Ardından geçilen konferansın moderatörlüğünü BARÜ İktisadi ve İdari Bilimler Fakültesinden Siyaset Bilimci Doç. Dr. Ömer Baykal yaptı. Türk siyasi tarihi üzerinden örnekler veren Baykal, "Türk siyasal hayatını biz aynı zamanda bir darbeler tarihi olarak da okuyoruz. Birbirini ne yazık ki tekrarlayan bu olaylarda karşımıza bazı özel durumlar çıkıyor. Darbelerin bir ara rejim üretmeleri, yeni bir anayasal düzen getirmeleri, militarist kültürü tetiklemeleri, ekonomik düzeni menfi anlamlarda şekillendirmesi gibi durumlar ortaya çıkıyor. 15 Temmuz 2016'da farklı bir durum ortaya çıktı. Önceki teşebbüslerde asker şiddet tehdidiyle bu işi yaparken; 15 Temmuz'da doğrudan şiddet kullanıldı. Bu durum altı çizilmesi ve üzerinde durulması gereken bir konudur" şeklinde konuştu.

"Olanlar alenen darbedir"
"Darbe Aktörünün Sosyolojik Kökenleri: FETÖ'yü Ortaya Çıkaran Toplumsal Temeller" adlı konuşmasını yapan İstanbul Sabahattin Zaim Üniversitesi Öğretim Üyesi Prof. Dr.
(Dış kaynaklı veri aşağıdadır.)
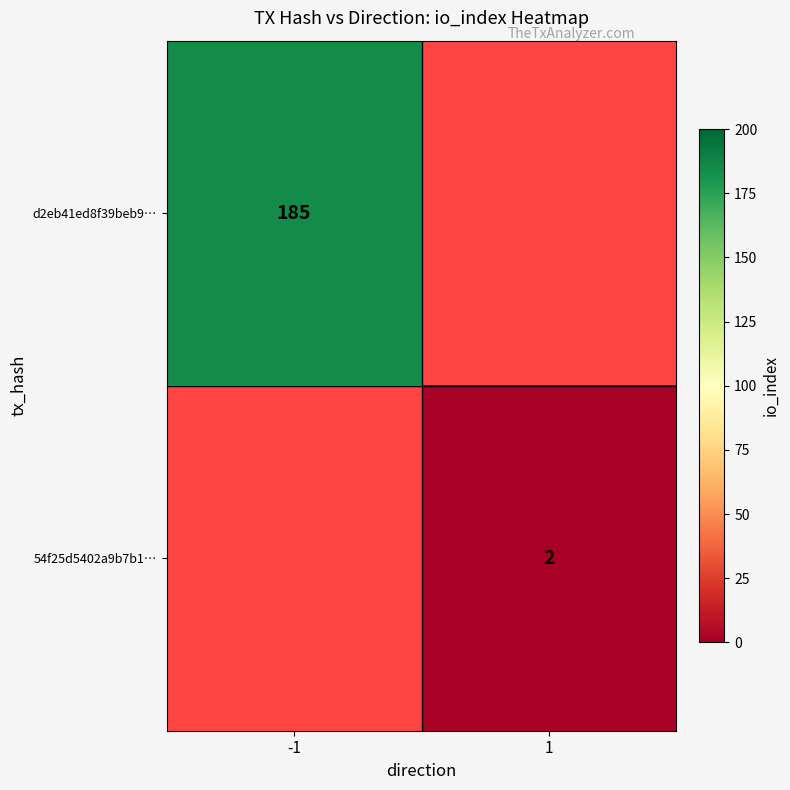

Which has a higher value, 1 or -1?

-1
Ergün Yıldırım ise 15 Temmuz 2016 tarihindeki kalkışmanın diğer darbe girişimlerinden farklı olduğunu vurguladı. Yıldırım, darbe girişimlerinin bir toplumsal sürecin sonucunda gerçekleştiğini aktararak, "15 Temmuz 2016'dan önceki girişimlerde her ne kadar darbeciler kendilerine 'ihtilal' veya 'devrimci' etiketlerini vurdularsa da aslında Türkiye'de olanlar ne devrimdir ne de ihtilaldir. Olanlar alenen darbedir. Belli bir gurubun örgütlenerek, hukuk düzenini bir süre tatile çıkararak onu yeniden dizayn etmeye çalışmasıyla bunu gerçekleştirmektedirler. Sonuç olarak maalesef Türkiye'de bir darbe geleneği var. Peki bu neden oluyor? Biz devletle ilgili sorunlarımızı çözme noktasında yeterli bir kabiliyet ortaya koyamıyoruz mu? Türk siyaseti ve elitleri bu sorunları tartışarak çözemiyorlar mıydı?" dedi.
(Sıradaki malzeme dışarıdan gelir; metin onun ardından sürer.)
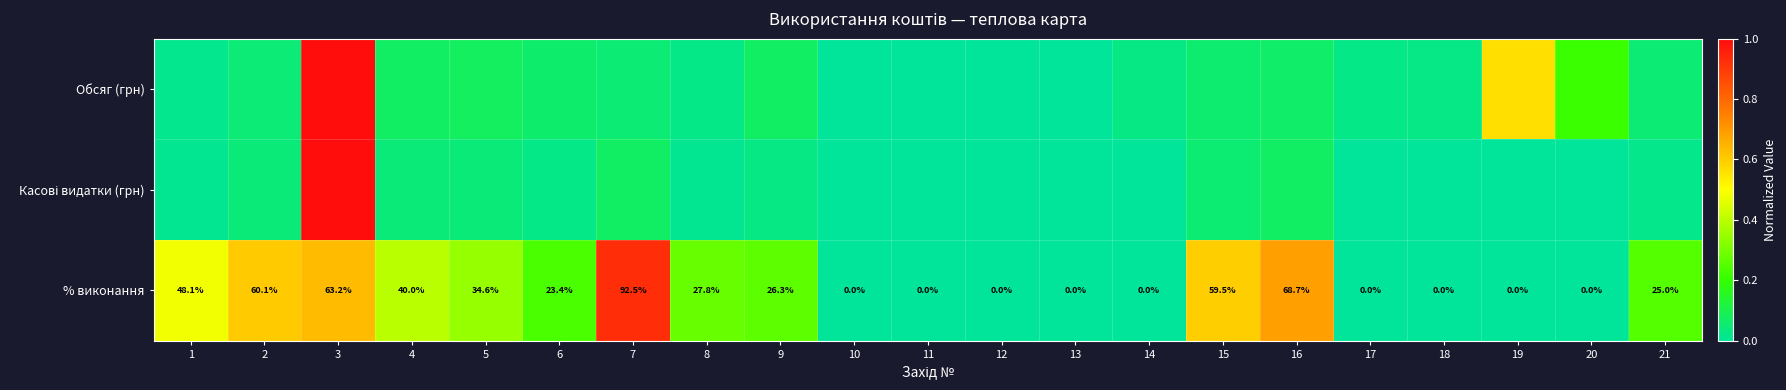

How many data points in % виконання are less than 25?

10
FETÖ'nün yeni bir rejim hedeflediğini de belirten Yıldırım, sözlerine şu şekilde devam etti:
"Kökeni 'darbetmekten' gelen darbe sonuçları itibariyle kötü bir durumdur. Belli bir grup girişimleriyle Türkiye'yi kurtaracağını düşünüyor, yüzbinlerce insan tutuklanıyor ve işkence sürecinden geçiyor. Toplumun yetenekli ve lider kabiliyetlerine sahip olan, farklı siyasi düşüncelerdeki insanların hayatları sönüyor. 15 Temmuz 2016'daki girişim diğer darbelerden çok farklı bir durum söz konusudur. FETÖ, dini kendisine referans alan bir cemaat olarak toplumda kendisine bir konum edinmiş, yüzbinlerce genci kendisine çekmiş bir oluşumdur. FETÖ'nün kurucusu olan insanlar baştan beri kendi kafalarına göre bir rejim ve bir devlet kurmayı tasarlamışlardır. Bu gizli ajandayı sürdürmüşler."
Cumhurbaşkanlığı iletişim Başkanlığı tarafından hazırlanan "Türkiye Aşkına" adlı kısa filmin gösterildiği konferansın ardından katılımcılar "15
Temmuz Kitapları Sergisi"ni ziyaret etti. Bölgenin en büyük kütüphanesi olan Kutlubey Yerleşkesi Kütüphanesinde yer 91 kitap yer aldığı sergide, katılımcılara farklı bakış açılarıyla kaleme alınan eserler tanıtıldı.